[Date Prev][Date Next][Thread Prev][Thread Next][Author Index][Date Index][Thread Index]

Gzz proposal: Make cell IDs lazy



Hi Gzz hackers,

I've just done a memory dump with Blackdown's xprof on client starting.
The results are interesting: By far most of the memory we allocate are
strings, byte arrays, and character arrays. And SpanSpacepart alone
allocates 35 MB of character arrays during space loading while creating
IDs for its cells, in 54'000 objects, of which only 2.5 MB or 3'500
objects remain alive after loading. Part of this comes from
PlainVStreamDim, but a lot comes from GZZ1SpaceHandler, too; remember
that a LOT of the connections we have to load are d.vstream connections.

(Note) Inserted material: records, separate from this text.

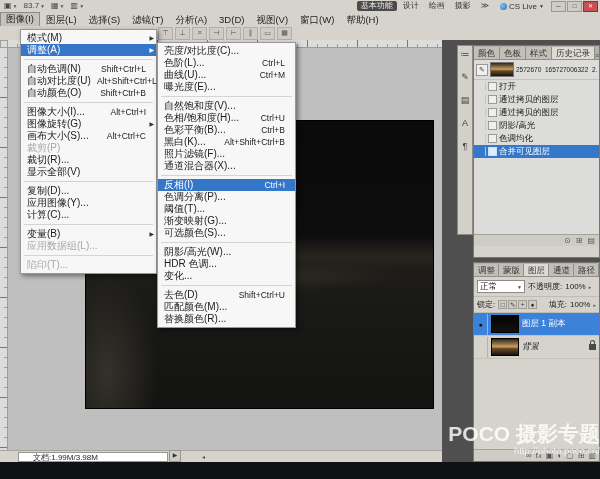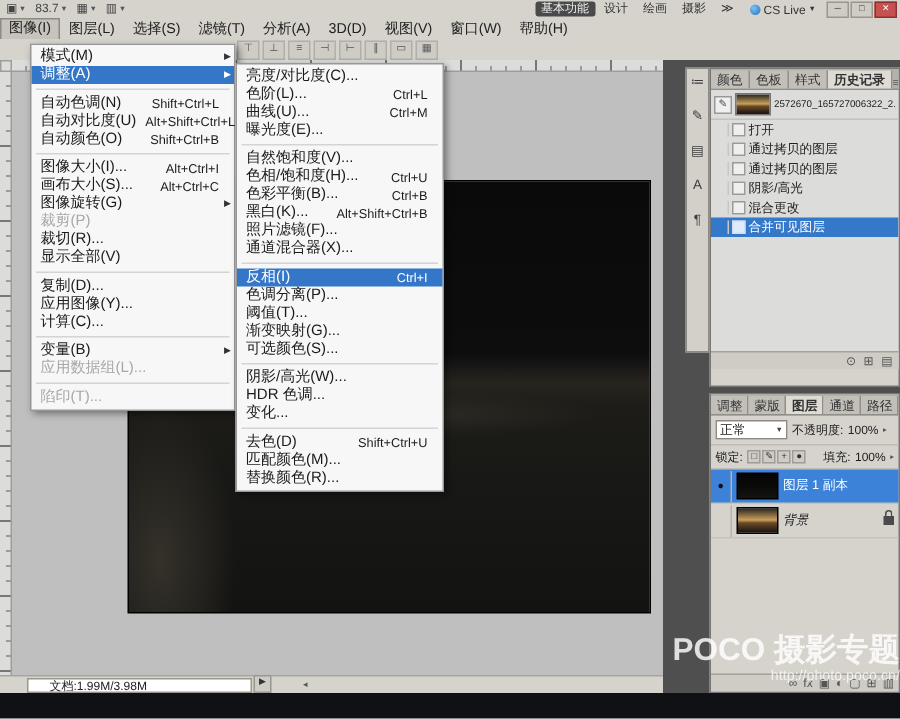--- a/index.html
+++ b/index.html
@@ -66,7 +66,7 @@
   .tab-row{display:flex;height:13px;background:#b4b1ab;border-bottom:1px solid #918e88;align-items:flex-end;}
   .tab{padding:0 4px;height:12px;line-height:12px;font-size:8.5px;background:#c2bfb9;color:#333;
     border-right:1px solid #918e88;white-space:nowrap;overflow:hidden;}
-  .tab.active{background:#dedbd5;font-weight:bold;}
+  .tab.active{background:#dedbd5;font-weight:normal;}
   .tab-menu{margin-left:auto;color:#555;font-size:7px;padding-right:3px;}
   
   .hist-body{position:relative;height:186px;background:#dcdcda;overflow:hidden;}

To handle this, I propose that Cells should not have to contain String ids:

* Cell.id becomes private. If you need to access a Cell's String ID,
  you have to call Cell.getId(). (As virtually the only places where
  the IDs are really needed are saving and printing cells out, none
  of which are *truly* big tasks, this should be fine.)
* When constructing a cell, you use one of two constructors,
  passing either a String ID or an inclusion object and index.
  Like now, you have to be careful that for each ID, you only ever
  create cells with String IDs or inclusion objects.
* Space and Spacepart get a new method, getId(Cell), that
  computes the ID if it wasn't passed to the constructor.
* If a String ID is passed, it's still interned.
* When comparing two cells, if they both have String IDs,
  these are compared by identity; if only one has a String ID,
  the cells are treated as not equal; if neither has a String ID,
  spaceparts, inclusion objects, and inclusion indices are
  compared. (Parts are compared by identity, inclusion objects
  by equality; it's the parts' responsibility to ensure that
  comparing their objects by equality is fast.)

(Note on saving: only the IDs that appear in the diff should have to be generated.)